EXERCISE DETAILS: Type out the entries below again, character for character.

-- Opening Marker --

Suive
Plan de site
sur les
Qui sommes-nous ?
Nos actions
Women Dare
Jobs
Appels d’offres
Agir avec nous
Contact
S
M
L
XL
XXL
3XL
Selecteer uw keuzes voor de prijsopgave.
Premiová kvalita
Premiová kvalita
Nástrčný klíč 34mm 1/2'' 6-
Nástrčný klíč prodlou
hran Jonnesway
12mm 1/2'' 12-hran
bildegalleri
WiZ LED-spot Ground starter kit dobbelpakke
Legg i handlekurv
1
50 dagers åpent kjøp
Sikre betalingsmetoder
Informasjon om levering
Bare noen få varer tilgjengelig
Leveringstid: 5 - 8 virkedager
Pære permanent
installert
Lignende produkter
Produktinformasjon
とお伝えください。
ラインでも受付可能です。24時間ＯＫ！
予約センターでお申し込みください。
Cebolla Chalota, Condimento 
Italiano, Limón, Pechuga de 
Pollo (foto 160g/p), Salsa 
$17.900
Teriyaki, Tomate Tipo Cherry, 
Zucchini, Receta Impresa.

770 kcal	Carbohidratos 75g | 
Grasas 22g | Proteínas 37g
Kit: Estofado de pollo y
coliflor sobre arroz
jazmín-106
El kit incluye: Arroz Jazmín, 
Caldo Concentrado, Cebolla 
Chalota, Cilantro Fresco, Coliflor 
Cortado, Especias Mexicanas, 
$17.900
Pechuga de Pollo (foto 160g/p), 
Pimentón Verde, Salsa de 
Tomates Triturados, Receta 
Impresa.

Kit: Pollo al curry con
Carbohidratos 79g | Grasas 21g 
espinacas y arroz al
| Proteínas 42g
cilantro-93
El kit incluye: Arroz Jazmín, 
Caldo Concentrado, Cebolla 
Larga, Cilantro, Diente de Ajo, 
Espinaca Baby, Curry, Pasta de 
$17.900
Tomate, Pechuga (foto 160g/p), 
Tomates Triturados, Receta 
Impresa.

-- Closing Marker --

RESULT FOR THIS EXERCISE:
Suive
Plan de site
sur les
Qui sommes-nous ?
Nos actions
Women Dare
Jobs
Appels d’offres
Agir avec nous
Contact
S
M
L
XL
XXL
3XL
Selecteer uw keuzes voor de prijsopgave.
Premiová kvalita
Premiová kvalita
Nástrčný klíč 34mm 1/2'' 6-
Nástrčný klíč prodlou
hran Jonnesway
12mm 1/2'' 12-hran
bildegalleri
WiZ LED-spot Ground starter kit dobbelpakke
Legg i handlekurv
1
50 dagers åpent kjøp
Sikre betalingsmetoder
Informasjon om levering
Bare noen få varer tilgjengelig
Leveringstid: 5 - 8 virkedager
Pære permanent
installert
Lignende produkter
Produktinformasjon
とお伝えください。
ラインでも受付可能です。24時間ＯＫ！
予約センターでお申し込みください。
Cebolla Chalota, Condimento 
Italiano, Limón, Pechuga de 
Pollo (foto 160g/p), Salsa 
$17.900
Teriyaki, Tomate Tipo Cherry, 
Zucchini, Receta Impresa.

770 kcal	Carbohidratos 75g | 
Grasas 22g | Proteínas 37g
Kit: Estofado de pollo y
coliflor sobre arroz
jazmín-106
El kit incluye: Arroz Jazmín, 
Caldo Concentrado, Cebolla 
Chalota, Cilantro Fresco, Coliflor 
Cortado, Especias Mexicanas, 
$17.900
Pechuga de Pollo (foto 160g/p), 
Pimentón Verde, Salsa de 
Tomates Triturados, Receta 
Impresa.

Kit: Pollo al curry con
Carbohidratos 79g | Grasas 21g 
espinacas y arroz al
| Proteínas 42g
cilantro-93
El kit incluye: Arroz Jazmín, 
Caldo Concentrado, Cebolla 
Larga, Cilantro, Diente de Ajo, 
Espinaca Baby, Curry, Pasta de 
$17.900
Tomate, Pechuga (foto 160g/p), 
Tomates Triturados, Receta 
Impresa.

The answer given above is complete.